Thursday 21 December 2017

the shortest day

Today is the winter solstice.  I don't know if latter day druids and followers of wicca still gather at Stonehenge, now visitors have to go in via the new English Heritage visitor centre and it costs an arm and a leg, and the stones are a ten minute shuttle bus ride away though visitors aren't allowed right up to them anyway, but if they did go they must have got terribly damp.  I went to Waitrose.

I think I got everything we need to put on Christmas lunch, and tea for my relations tomorrow afternoon, and to keep ourselves fed until next week.  If possible I would prefer not to go near a supermarket until then, although I have just noticed that we're running rather low on cat biscuits so I might have to go to Budgens.  Waitrose wasn't too bad first thing this morning, but as December 25th draws nearer it can only get worse.  In fact, if I've forgotten anything I think we might just smile wanly and agree to do without it.

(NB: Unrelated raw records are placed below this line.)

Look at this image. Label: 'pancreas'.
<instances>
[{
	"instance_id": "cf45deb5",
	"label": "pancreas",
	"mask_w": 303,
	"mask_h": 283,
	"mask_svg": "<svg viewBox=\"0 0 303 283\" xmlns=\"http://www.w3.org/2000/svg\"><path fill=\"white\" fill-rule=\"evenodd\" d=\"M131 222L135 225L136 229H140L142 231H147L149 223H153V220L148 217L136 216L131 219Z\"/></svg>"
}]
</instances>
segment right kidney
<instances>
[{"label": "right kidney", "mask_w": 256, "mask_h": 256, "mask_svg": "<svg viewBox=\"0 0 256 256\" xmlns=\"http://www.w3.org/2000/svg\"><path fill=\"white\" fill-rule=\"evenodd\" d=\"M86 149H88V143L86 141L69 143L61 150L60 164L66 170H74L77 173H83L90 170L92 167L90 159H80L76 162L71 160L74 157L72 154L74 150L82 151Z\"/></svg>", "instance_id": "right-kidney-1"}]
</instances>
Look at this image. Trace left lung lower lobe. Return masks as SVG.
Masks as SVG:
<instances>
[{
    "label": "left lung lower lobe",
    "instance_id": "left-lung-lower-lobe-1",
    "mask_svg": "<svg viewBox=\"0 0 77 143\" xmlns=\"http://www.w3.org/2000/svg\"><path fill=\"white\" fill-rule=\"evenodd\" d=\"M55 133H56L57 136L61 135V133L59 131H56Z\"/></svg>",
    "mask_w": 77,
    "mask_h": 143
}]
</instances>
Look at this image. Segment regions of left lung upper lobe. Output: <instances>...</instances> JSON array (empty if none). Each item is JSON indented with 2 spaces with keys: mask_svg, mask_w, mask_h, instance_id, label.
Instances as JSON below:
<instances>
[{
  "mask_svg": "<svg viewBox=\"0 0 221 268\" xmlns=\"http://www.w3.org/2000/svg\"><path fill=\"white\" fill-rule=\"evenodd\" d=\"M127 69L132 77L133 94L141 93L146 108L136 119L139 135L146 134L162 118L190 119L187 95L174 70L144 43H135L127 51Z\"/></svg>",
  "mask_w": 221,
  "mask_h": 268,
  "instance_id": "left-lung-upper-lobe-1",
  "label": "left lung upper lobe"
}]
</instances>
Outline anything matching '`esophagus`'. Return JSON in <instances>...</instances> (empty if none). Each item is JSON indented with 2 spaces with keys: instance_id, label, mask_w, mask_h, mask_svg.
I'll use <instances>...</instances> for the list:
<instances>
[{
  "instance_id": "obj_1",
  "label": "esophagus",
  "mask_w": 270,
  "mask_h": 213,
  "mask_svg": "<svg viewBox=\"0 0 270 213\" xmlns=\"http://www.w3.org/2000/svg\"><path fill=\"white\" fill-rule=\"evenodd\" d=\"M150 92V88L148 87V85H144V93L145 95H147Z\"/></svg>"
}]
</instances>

Christmas last year never happened because we both had flu, we had to cancel this year's annual holiday, we have both been nursing incipient colds all month that mock us by seeming to start getting better for a couple of days and then come back, and frankly if we both remain reasonably well between tomorrow and Boxing Day, and able to cook and eat a large meal containing most of the right constituents of a Christmas lunch, and the cats do not disappear or do anything that requires the attention of a vet, I will be entirely satisfied.  Start with modest expectations and they are more likely to be exceeded.  The Festival of Nine Lessons and Carols on Christmas Eve, a small tree with a limited selection of plastic ornaments that the cats can't break or electrocute themselves on, the usual collection of Christmas music, and a mince pie and some nuts and raisins, will be sufficient entertainment.  I have not decided on my Christmas Outfit but I am fairly sure it will be something warm that won't be spoiled if a cat decides to sit on my lap, in other words whatever I would have been wearing on any other Sunday spent at home when I am not out in the garden.

Meanwhile, the amaryllis is opening just in time for Christmas, which was very clever of whoever prepared the bulb.  I read that left to their own devices they would bloom in April or May.  The flower is a wonderful shade of pink, the kind of intense pink I associate with lacecap hydrangeas.  You see it in interiors painted by Bonnard and Matisse, suffusing a wall or a tablecloth, then it crops up in the work of Vanessa Bell and the Bloomsbury set, and other early twentieth century movements.  The petals are thick, fleshy and luxurious, with a green tinge on their backs and a slightly rough, warty texture.  I wish I could have a big scarf made out of wild silk in just that shade of pink, lightly shaded with green.  As it is I am enjoying looking at the amaryllis when doing the washing up.